In positive news, GPT confirmed that positive leasing results were achieved during the first quarter across the Office and Logistics portfolios. In particular, Logistics portfolio occupancy has increased to 98.6% as a result of the let-up of vacancies, the completion of developments and acquisitions in the period. Two developments have been completed at Berrinba in Brisbane and are leased to DHL, JB Hi-Fi and Windoware. A facility at Yennora in Sydney has also been completed and is leased to Westcon Group.
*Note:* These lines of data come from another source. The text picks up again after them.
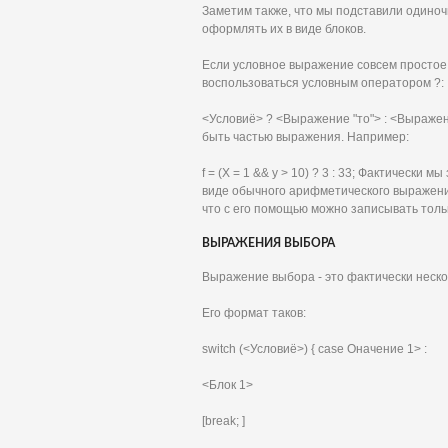
Заметим также, что мы подставили одиноч
оформлять их в виде блоков.
Если условное выражение совсем простое,
воспользоваться условным оператором ?:
<Условиё> ? <Выражение "то"> : <Выражени
быть частью выражения. Например:
f = (X = 1 && у > 10) ? 3 : 33; Фактическ
виде обычного арифметического выражения
что с его помощью можно записывать тол
ВЫРАЖЕНИЯ ВЫБОРА
Выражение выбора - это фактически неск
Его формат таков:
switch (<Условиё>) { case Оначение 1> :
<Блок 1>
[break; ]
The acquisition of a fully leased 7,200sqm facility at Port Melbourne was completed for $32.4 million.

 

“We are pleased that we have been able to continue to demonstrate strong progress on our Logistics growth strategy following the completion of three new high quality facilities, all of which are fully leased, and the acquisition of a well located asset in Melbourne,” said Mr Johnston.

 

In the Funds Management division, the GPT Wholesale Office Fund (GWOF) has received binding commitments of approximately $289 million of new capital, from a combination of new and existing domestic and foreign investors, for its capital raising which closes on 18 May.

 

GPT also confirmed that GWOF, has increased its exposure to the growing Parramatta office market, accumulating three neighbouring sites along George Street in a transaction worth approximately $75 million. The site, which is strategically located in the heart of the Parramatta CBD and in close proximity to the proposed Sydney Metro West station, represents a medium-term development opportunity for the Fund and is expected to be able to accommodate up to 75,000sqm of prime office space.